- Directions for this task:
Decide whether each of the statements below agrees with the MEMS accelerometer text that follows. Answer yes or no for each, and quote the words of the text that decide it.
1. A closed-loop system can eliminate the mismatch of effective capacitance that comes from process variation during sensor fabrication.
2. Measuring parasitic capacitance directly with an instrument gives a result for the powered-on state.
3. The proposed method obtains the mismatch from the coefficient of a linear fitting.

The MEMS capacitive accelerometer measures the acceleration through electrically detecting the changed differential capacitance of sensor caused by the movement of proof-mass under acceleration. As is known to all, parasitic capacitance is a serious problem in MEMS capacitive accelerometers [3,4,5]. Its mismatch between electrodes including in the sensor, package, and circuit would produce an offset and deteriorate the performance of bias and scale. The mismatch of effective capacitance due to process variation during sensor fabrication can be eliminated by the closed-loop system, but the mismatch of parasitic capacitance remains. Some research has been carried out for eliminating the influence of the parasitic capacitance [6,7,8], but these methods are either unsolved completely or lead to extra questions. Reducing the mismatch of parasitic capacitance is more direct and effective, and another solution is compensating the mismatch through electrical adjusting or adding an extra capacitor which is widely used [9,10]. Either reducing or compensating the mismatch of parasitic capacitance should be measured accurately.

Currently, the method of measuring the parasitic capacitance is limited in the direct measuring using the instrument or the capacitive measuring circuit [11,12]. This method has low accuracy for it would lead to extra parasitic capacitance and the measuring result is the state of off-power, moreover, some equivalent parasitic capacitance cannot be obtained and it cannot be implemented in some occasions. This paper proposes a novel method of measuring the mismatch of parasitic capacitance in MEMS accelerometer based on the mechanism of a closed-loop system. Through regulating the electrostatic negative stiffness and obtaining the curve between the output of electric force and the square of pre-load voltage, the mismatch can be obtained according to the coefficient of linear fitting. This method can be applied in the design for reducing the mismatch and electrical adjusting for eliminating the influence of mismatch, and the research for the characteristics of the mismatch influenced by the temperature and the self-calibrating technique of eliminating the mismatch can be further studied with this method.

2. Method of Measuring the Mismatch of Parasitic Capacitance

2.1. Influence of Parasitic Capacitance

Figure 1 shows the schematic of effective and parasitic capacitances in MEMS capacitive accelerometer interfaced with a C/V converting circuit. Obviously, there are several parasitic capacitances and the mismatch of parasitic capacitances ΔC_m1 between C_p1 and C_p2—including in the sensor, package, and circuit—will confuse the differential effective capacitances ΔC between C_top and C_bottom that would produce an offset. The mismatch ΔC_m2 between C_p3 and C_p4 will also have an influence on the output. Besides, the parasitic capacitances, C_p5 and C_p6, can affect the influence of ΔC_m1 and ΔC_m2 on the output.

- Information provided:
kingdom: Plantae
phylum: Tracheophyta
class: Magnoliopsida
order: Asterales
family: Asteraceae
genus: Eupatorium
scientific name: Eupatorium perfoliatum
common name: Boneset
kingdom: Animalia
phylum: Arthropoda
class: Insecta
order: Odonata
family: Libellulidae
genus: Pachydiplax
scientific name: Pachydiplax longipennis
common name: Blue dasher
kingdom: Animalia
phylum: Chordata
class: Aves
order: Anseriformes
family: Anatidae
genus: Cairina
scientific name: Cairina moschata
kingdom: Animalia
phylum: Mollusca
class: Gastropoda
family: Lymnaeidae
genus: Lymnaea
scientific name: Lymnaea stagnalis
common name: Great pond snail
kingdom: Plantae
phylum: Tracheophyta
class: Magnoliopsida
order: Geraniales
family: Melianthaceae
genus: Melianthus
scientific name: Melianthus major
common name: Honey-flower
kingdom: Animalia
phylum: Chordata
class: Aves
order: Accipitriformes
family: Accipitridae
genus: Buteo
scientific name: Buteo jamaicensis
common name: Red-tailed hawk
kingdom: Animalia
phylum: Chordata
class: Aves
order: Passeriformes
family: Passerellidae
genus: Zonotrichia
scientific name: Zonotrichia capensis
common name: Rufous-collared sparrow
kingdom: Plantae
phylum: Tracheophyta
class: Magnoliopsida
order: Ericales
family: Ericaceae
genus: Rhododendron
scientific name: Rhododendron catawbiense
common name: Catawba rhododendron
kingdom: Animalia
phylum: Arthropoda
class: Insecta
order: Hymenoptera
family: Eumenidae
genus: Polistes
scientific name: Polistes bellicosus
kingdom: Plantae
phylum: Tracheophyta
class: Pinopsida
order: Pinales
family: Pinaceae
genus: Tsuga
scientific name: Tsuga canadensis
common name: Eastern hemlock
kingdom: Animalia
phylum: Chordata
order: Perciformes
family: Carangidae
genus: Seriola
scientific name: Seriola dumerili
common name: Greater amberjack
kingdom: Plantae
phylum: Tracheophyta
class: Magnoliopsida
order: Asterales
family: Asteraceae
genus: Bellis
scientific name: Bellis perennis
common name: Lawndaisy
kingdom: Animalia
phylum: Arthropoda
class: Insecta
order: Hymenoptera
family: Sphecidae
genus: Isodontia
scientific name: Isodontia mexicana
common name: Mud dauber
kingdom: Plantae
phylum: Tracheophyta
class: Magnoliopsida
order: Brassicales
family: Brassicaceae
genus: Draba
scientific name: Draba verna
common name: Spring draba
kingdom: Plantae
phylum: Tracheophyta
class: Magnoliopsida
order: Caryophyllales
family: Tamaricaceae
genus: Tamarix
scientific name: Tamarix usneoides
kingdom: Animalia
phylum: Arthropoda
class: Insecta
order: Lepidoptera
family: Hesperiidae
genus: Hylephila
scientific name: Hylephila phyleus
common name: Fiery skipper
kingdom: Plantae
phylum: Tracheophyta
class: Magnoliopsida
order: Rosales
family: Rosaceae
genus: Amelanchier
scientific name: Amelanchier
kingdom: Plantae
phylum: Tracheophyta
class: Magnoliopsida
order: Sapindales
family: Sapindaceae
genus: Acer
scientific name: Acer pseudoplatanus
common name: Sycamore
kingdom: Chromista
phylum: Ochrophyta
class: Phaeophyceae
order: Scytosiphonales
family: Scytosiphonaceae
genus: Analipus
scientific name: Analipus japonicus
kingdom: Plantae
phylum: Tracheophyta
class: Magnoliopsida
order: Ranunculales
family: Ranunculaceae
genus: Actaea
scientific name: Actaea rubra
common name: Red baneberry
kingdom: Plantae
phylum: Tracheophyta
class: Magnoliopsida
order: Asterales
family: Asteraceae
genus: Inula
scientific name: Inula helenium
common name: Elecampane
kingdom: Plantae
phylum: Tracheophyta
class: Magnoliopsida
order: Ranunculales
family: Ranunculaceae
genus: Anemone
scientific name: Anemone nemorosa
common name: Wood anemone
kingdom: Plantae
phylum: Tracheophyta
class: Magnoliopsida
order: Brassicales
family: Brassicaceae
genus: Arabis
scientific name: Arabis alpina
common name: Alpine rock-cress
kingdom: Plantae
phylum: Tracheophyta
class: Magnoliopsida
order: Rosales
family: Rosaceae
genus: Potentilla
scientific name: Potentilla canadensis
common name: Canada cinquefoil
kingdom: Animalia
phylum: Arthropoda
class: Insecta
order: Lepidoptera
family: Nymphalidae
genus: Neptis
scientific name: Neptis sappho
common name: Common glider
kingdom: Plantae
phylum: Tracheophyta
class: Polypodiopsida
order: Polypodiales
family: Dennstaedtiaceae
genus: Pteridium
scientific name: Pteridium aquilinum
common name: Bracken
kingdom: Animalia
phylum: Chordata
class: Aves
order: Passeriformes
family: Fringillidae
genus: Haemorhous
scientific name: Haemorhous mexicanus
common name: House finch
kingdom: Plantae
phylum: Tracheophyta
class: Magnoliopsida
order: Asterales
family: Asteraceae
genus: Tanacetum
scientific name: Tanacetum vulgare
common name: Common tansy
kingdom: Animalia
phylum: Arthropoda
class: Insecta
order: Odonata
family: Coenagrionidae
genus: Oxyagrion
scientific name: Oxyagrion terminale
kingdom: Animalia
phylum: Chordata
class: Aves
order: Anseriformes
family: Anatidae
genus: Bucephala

- Written answer:
1. Yes: "The mismatch of effective capacitance due to process variation during sensor fabrication can be eliminated by the closed-loop system"
2. No: "the measuring result is the state of off-power"
3. Yes: "the mismatch can be obtained according to the coefficient of linear fitting"